_ACTIVITY:_
Answer these questions from the abstract:
(a) Which bug report features does the method use?
(b) How many term weighting schemes are compared?
(c) Which two weighting schemes gave the best performance for the Scholkopf methodology and SVDD methods?

_TEXT UNDER STUDY:_
Abstract

One of the most common issues addressed by bug report studies is misclassification when identifying and then filtering non-bug reports from the bug report repository. Having to filter out unrelated reports wastes time in identifying actual bug reports, and this escalates costs as extra maintenance and effort are required to triage and fix bugs. Therefore, this issue has been seriously studied and is addressed here. To tackle this problem, this study proposes a method of automatically identifying non-bug reports in the bug report repository using classification techniques. Three points are considered here. First, the bug report features used are unigram and CamelCase, where CamelCase words are used for feature expansion. Second, five term weighting schemes are compared to determine an appropriate term weighting scheme for this task. Lastly, the support vector machine (SVM) family i.e. binary-class SVM, one class SVM based on Scholkopf methodology and support vector data description (SVDD) are used as the main mechanisms for modeling non-bug report identifiers. After testing by recall, precision, and F1, the results demonstrate the efficiency of identifying non-bug reports in the bug report repository. Our results may be acceptable after comparing to the previous well-known studies, and the performance of non-bug report identifiers with tf-igm and modified tf-icf weighting schemes for both Scolkopf methodology and SVDD methods yielded the best value when compared to others.

_SUPPLIED RECORDS:_
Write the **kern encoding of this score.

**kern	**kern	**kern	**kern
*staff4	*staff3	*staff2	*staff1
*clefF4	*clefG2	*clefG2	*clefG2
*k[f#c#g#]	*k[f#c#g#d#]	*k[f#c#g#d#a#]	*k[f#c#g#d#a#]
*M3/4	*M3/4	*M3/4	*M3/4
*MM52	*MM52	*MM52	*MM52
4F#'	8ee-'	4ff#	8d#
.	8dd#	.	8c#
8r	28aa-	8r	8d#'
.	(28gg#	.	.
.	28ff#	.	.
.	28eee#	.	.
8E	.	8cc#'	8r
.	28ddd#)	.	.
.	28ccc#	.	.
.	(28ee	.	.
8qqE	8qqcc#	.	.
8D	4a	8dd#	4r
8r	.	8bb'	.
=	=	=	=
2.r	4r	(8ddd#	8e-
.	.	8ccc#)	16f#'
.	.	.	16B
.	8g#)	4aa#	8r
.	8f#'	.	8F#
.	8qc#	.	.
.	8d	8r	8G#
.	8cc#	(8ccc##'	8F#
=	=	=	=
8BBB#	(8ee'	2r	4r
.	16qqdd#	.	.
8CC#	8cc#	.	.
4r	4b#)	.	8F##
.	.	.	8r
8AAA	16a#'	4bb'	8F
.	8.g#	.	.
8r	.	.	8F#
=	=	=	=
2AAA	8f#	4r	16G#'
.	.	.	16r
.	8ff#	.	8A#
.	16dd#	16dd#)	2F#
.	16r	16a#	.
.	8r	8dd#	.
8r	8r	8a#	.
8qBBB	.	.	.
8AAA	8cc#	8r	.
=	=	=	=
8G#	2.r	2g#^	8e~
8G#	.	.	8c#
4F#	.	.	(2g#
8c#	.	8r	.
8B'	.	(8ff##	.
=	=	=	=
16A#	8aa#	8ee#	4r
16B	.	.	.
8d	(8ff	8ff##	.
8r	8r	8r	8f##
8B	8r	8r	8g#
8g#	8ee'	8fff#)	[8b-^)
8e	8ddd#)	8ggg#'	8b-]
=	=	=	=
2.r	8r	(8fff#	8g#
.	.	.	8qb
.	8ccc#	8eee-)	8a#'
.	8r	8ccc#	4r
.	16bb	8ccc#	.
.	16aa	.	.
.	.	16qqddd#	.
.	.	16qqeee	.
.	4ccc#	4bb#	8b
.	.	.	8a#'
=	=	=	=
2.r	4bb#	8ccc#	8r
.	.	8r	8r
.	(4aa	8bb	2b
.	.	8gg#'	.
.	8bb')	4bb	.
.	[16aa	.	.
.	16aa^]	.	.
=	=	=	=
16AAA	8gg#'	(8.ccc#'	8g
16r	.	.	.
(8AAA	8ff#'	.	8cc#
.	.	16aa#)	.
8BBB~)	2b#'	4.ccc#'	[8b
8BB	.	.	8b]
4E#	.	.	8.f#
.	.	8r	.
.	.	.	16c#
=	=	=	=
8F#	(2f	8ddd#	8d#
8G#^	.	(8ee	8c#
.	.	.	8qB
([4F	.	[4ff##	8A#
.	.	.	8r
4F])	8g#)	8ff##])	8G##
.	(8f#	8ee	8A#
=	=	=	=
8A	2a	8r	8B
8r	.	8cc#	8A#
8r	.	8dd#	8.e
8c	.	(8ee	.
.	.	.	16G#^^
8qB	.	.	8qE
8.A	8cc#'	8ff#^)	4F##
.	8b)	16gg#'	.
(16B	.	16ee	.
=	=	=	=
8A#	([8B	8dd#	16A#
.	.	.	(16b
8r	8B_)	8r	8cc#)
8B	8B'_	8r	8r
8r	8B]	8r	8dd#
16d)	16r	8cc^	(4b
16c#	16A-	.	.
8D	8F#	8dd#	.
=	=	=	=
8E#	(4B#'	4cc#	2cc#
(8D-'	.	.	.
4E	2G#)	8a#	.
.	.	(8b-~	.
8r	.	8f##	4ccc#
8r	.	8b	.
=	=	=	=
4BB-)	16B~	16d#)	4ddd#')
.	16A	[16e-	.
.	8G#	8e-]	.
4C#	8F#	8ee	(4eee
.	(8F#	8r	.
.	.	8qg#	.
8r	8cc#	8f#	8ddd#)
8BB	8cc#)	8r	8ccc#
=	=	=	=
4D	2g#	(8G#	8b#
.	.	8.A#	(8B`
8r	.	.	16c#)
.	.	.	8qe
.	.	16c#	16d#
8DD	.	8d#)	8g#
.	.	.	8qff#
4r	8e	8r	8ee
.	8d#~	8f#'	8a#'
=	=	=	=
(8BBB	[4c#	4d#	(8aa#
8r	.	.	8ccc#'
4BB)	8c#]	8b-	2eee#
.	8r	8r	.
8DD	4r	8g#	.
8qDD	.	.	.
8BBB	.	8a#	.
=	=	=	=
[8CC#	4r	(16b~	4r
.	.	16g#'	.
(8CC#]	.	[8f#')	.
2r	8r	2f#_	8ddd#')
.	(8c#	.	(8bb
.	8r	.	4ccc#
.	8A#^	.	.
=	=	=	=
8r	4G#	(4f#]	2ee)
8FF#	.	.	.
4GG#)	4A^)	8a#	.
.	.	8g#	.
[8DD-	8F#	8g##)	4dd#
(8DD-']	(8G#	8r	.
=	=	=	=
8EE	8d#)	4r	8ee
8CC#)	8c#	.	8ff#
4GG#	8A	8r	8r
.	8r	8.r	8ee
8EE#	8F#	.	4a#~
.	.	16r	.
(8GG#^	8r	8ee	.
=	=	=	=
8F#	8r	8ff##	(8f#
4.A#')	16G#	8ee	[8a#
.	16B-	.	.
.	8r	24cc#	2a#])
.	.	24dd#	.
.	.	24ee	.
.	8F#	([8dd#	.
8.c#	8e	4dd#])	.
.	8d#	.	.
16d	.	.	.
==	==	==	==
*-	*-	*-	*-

_REPLY TO THE EXERCISE:_
(a) Unigram and CamelCase, with CamelCase words used for feature expansion.
(b) Five.
(c) tf-igm and modified tf-icf.